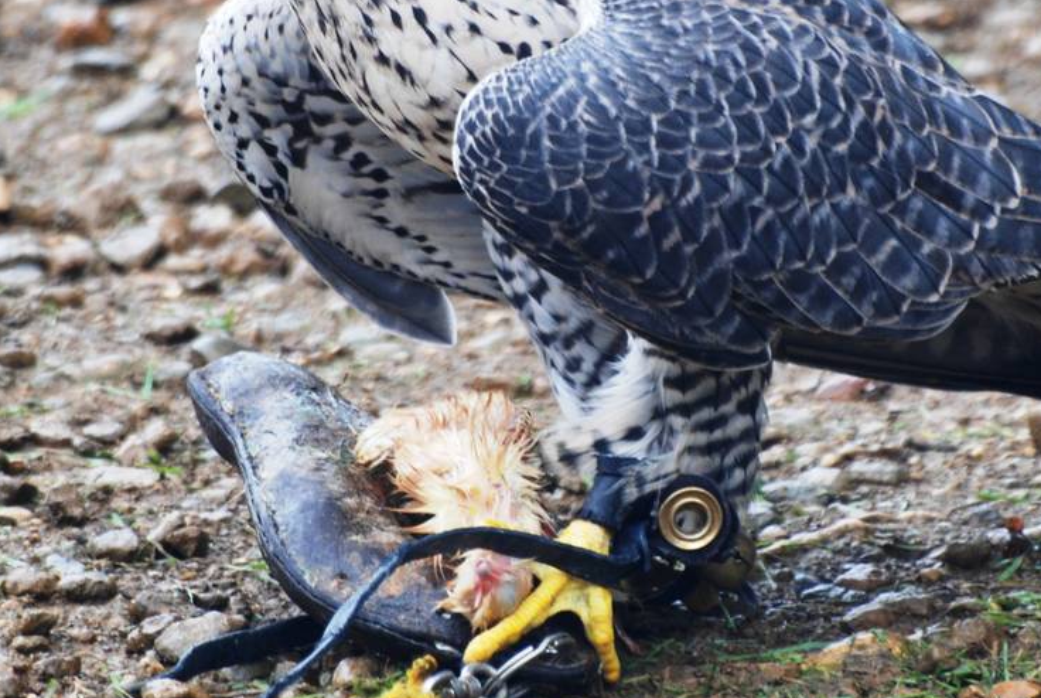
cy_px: 206
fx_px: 28320
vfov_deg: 1.4
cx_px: 628
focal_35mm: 978
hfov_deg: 2.1
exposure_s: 1/160
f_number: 5.6
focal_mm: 300
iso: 400
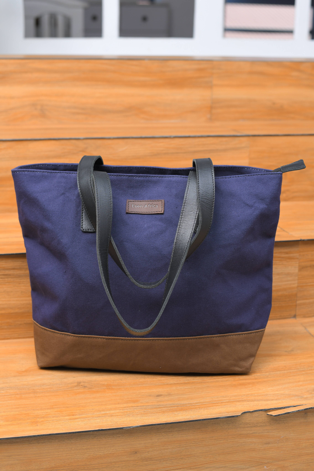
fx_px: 654
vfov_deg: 39.6
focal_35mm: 50
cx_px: 157
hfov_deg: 27.0
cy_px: 236
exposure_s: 1/250
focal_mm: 50
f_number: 5.6
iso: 320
• • • •
→ Exercise prompt: Extract only the lines from the one that contains "focal_mm: 300" through the end of the records, inclusive, and omit every picture.

→ Response:
focal_mm: 300
iso: 400
fx_px: 654
vfov_deg: 39.6
focal_35mm: 50
cx_px: 157
hfov_deg: 27.0
cy_px: 236
exposure_s: 1/250
focal_mm: 50
f_number: 5.6
iso: 320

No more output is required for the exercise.